Os estímulos de dor foram induzidos por aparelhos térmicos colocados na parte posterior das mãos. O estudo foi dividido em duas fases: na primeira fase o aparelho foi regulado para uma temperatura que não produzia dor. Na segunda fase o mesmo aparelho foi mantido a 46ºC, durante 25 segundos, suficiente para produzir dor.
 

 

No artigo publicado na revista científica Neuron, os autores relatam que as respostas cerebrais desencadeadas nas duas fazes da investigação foram diferentes. No que respeita à resposta estimulado pela dor, os investigadores verificaram que os estímulos activaram o circuito cerebral de recompensa; o mesmo que responde às drogas, aos sabores agradáveis e a outros estímulos de prazer.
 

 

Segundo Borsook, as conclusões deste estudo constituem a confirmação de que o circuito que responde aos estímulos de dor é, em tudo, semelhante ao circuito classicamente definido pelo que é gerado por estímulos de recompensa.
 

 

Ainda segundo aquele investigador, estes resultados constituem uma base para a compreensão do sofrimento como uma resposta à dor crónica.

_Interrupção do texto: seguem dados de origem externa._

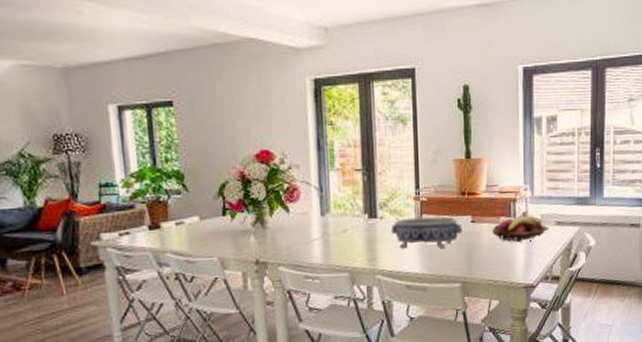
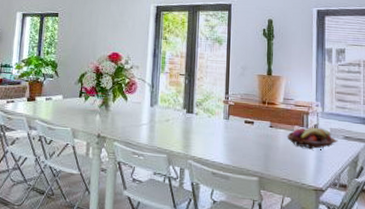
decorative bowl: present [390,216,462,249] -> none [203,117,262,145]

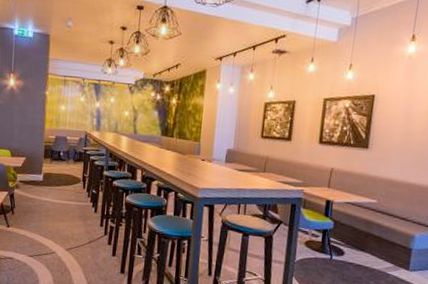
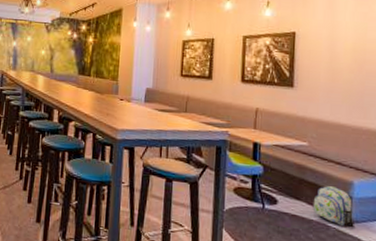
backpack: none [375,239,412,275] -> present [312,186,354,227]

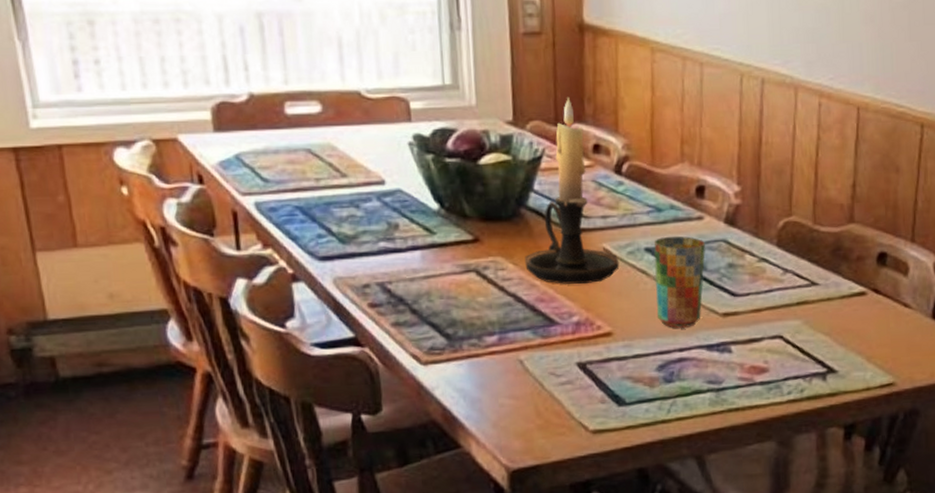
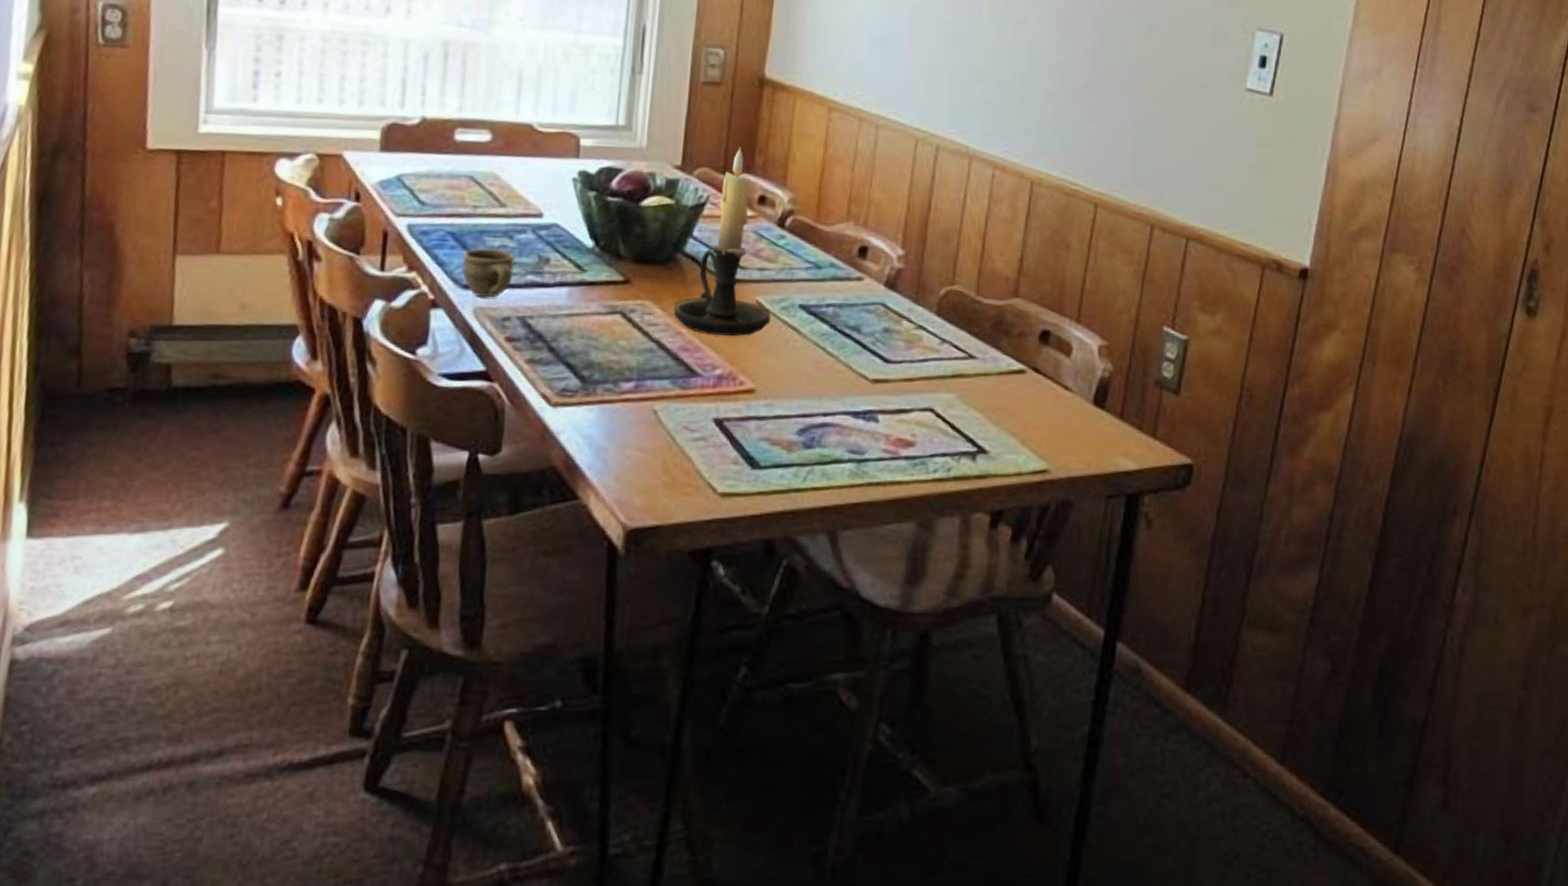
cup: none [313,219,366,268] -> present [462,248,515,298]
cup: present [653,236,705,328] -> none [803,295,862,391]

Isto é importante se nos lembrarmos que são milhões de pessoas em todo o mundo que sofrem de dor crónica.
 

 

No relato científico deste trabalho, os investigadores realçam que o entendimento sobre a forma como a dor é interpretada tem avançado significativamente devido ao desenvolvimento das técnicas de visualização dos circuitos neurais envolvidos na avaliação dos estímulos de dor experimentais ou clínicos.
 

 

A equipa coordenada por Borsook pensa poder vir a desenvolver os vários mapas das diferentes redes neurais envolvidas nos diferentes tipos de dor na esperança de isso possa contribuir para a descoberta de novas abordagens ao alívio de tipos específicos de dor.